The pipeline is fail-soft. An embedding batch that fails because the model is unreachable does not abort the corpus; the failure count surfaces in the returned IngestReport so the CLI exits non-zero on the next CI run and operators see the regression.

measure_recall_at_k is the quality probe. Given a labelled probe set (queries plus the relevant document IDs), it computes recall@k and mean-reciprocal-rank using the same embed-then-cosine-search code path as production retrieval. The probe's relevant_source_ids matches against the chunk identifier's document prefix so a hit on any chunk of a relevant document counts; this keeps probe authoring simple (one ID per document, not one per chunk).

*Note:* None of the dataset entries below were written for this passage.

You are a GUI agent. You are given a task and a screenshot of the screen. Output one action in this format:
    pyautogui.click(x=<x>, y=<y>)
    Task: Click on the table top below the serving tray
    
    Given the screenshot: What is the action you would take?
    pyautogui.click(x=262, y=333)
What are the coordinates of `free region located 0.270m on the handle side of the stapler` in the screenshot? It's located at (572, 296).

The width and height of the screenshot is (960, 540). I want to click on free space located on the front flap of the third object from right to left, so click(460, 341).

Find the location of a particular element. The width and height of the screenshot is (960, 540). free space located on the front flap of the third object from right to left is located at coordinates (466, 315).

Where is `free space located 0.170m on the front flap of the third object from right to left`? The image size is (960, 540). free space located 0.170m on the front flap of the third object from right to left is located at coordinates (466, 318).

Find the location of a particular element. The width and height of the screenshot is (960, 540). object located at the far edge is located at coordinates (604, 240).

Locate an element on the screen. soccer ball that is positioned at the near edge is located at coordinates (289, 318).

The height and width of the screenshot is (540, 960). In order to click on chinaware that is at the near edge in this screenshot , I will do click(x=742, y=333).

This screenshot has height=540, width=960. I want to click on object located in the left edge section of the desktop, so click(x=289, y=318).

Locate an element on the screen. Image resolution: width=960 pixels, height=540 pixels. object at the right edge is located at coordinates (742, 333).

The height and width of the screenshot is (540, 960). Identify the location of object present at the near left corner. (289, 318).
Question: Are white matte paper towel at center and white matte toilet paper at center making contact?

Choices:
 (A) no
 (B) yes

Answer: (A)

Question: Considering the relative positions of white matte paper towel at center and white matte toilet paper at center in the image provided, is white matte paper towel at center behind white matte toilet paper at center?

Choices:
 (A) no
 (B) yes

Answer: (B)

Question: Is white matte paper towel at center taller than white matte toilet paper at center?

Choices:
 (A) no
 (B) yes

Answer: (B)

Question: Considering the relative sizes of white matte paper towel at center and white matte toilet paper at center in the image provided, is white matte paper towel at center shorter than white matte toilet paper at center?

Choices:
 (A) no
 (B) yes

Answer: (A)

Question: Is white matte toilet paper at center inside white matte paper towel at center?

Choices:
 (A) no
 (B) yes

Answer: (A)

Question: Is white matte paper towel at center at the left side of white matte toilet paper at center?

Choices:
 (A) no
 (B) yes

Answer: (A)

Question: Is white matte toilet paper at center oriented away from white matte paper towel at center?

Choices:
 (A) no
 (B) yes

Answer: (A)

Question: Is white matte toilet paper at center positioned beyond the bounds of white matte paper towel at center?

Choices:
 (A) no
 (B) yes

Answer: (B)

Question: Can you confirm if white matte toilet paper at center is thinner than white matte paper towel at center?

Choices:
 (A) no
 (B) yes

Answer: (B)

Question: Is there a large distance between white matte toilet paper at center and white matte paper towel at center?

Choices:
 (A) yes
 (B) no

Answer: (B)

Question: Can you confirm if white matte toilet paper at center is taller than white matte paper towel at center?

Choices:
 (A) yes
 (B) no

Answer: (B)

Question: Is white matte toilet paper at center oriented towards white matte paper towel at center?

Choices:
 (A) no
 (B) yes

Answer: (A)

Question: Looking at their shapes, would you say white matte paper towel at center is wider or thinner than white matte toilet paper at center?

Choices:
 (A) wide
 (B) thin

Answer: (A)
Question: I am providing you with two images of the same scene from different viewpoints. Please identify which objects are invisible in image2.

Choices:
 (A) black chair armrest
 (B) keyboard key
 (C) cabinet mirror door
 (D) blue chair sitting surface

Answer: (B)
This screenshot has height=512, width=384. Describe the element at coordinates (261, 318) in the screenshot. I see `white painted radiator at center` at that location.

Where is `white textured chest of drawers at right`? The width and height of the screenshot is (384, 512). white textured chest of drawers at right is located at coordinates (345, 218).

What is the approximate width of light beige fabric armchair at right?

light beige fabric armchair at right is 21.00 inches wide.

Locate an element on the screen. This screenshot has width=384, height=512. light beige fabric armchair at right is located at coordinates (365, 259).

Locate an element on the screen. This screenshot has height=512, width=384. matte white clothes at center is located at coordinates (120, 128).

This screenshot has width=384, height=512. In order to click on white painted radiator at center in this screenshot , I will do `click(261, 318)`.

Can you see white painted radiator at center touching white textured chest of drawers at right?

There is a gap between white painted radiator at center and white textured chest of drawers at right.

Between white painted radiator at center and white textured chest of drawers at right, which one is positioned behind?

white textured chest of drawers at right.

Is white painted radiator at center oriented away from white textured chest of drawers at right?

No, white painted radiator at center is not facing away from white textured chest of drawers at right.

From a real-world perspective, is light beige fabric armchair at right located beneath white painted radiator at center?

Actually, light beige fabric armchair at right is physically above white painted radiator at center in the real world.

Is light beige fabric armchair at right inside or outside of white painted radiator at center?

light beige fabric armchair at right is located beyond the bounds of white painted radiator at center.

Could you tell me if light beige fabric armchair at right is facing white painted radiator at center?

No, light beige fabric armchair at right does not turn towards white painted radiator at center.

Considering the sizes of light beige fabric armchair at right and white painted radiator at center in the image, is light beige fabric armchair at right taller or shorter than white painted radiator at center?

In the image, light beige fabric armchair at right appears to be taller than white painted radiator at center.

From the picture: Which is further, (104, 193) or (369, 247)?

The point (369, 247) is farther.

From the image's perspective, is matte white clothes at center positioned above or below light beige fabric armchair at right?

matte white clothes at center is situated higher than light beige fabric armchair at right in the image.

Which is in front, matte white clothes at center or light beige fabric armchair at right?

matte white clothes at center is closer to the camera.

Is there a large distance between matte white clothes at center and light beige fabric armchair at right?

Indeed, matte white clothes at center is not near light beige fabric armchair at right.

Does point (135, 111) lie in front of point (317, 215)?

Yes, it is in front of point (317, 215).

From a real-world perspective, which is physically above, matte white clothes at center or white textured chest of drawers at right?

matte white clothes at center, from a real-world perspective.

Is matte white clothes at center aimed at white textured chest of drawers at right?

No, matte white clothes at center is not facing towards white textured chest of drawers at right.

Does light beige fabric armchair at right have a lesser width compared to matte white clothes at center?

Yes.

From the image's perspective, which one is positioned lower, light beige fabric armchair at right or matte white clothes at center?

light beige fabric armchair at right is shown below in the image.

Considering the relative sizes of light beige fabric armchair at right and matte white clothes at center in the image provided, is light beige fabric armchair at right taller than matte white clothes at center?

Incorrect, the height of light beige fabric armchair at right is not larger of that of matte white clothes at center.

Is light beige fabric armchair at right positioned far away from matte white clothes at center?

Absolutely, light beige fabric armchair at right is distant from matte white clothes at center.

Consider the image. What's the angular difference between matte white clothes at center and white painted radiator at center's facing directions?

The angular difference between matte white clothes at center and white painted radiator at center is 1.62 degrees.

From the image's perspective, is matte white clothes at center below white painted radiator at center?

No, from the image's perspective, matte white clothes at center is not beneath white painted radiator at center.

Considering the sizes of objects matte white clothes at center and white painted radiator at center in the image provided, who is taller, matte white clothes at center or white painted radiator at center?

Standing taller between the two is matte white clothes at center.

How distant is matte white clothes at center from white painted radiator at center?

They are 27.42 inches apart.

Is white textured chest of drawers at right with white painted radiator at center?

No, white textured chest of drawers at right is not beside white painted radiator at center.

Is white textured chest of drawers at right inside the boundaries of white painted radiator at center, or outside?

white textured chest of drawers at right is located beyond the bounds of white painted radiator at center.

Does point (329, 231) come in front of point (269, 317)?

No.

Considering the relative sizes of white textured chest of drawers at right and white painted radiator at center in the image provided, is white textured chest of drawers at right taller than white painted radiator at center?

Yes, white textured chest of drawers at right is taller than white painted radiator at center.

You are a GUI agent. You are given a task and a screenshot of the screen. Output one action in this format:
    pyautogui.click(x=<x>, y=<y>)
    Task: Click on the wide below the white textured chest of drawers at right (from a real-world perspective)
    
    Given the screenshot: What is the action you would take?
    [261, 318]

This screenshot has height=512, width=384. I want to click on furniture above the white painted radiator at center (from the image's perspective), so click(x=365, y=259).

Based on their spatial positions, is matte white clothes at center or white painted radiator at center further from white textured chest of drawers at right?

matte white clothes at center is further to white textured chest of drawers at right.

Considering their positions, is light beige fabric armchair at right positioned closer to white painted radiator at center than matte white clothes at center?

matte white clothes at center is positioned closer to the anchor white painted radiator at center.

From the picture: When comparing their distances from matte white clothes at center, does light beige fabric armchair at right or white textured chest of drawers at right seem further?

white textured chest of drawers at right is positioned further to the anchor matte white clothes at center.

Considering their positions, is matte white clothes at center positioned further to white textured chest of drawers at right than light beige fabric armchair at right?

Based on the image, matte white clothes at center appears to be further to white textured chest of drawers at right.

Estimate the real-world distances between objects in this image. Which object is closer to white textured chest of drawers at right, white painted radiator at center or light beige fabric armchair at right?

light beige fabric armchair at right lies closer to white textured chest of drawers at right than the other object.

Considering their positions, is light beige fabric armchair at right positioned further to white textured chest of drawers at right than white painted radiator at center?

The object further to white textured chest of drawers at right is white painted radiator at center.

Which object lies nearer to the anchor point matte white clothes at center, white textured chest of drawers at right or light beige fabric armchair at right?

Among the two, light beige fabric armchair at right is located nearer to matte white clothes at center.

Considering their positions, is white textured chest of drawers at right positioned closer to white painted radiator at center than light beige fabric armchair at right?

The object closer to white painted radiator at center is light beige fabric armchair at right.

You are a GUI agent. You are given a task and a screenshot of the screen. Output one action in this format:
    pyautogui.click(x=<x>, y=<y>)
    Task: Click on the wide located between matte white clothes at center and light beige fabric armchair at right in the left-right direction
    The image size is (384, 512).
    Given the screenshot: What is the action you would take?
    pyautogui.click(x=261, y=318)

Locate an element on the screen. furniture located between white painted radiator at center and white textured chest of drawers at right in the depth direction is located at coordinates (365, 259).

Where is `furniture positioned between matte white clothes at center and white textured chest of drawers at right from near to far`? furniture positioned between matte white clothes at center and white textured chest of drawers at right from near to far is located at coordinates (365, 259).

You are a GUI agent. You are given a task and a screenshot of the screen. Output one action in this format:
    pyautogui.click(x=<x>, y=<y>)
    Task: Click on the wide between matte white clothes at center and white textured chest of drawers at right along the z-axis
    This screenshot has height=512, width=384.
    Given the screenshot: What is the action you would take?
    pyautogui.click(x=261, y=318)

A CLI wrapper at tools/scripts/rag/ingest_corpus.py walks a directory of .md/.txt files and ingests them under a named collection. It exits non-zero on any embedding failure so batch jobs can rely on it as a CI gate.

What goes wrong

  • TextEmbedder.is_degraded returns True, the fallback SHA-256 embedder ran instead of sentence-transformers. Retrieval quality drops sharply; the warning is logged and the corpus is usable but should be reingested once the embedding model is reachable.
  • Recall@5 below threshold on a probe run, investigate the chunker (overly aggressive splitting destroys context), then the embedder (model swap regressed), then the probe set itself (queries too synthetic to represent real analyst intent).
  • A re-ingest writes nothing because every chunk hashes to the same identifier the upsert finds, this is the idempotency contract working as designed; the report's chunks_skipped_dedup reflects it.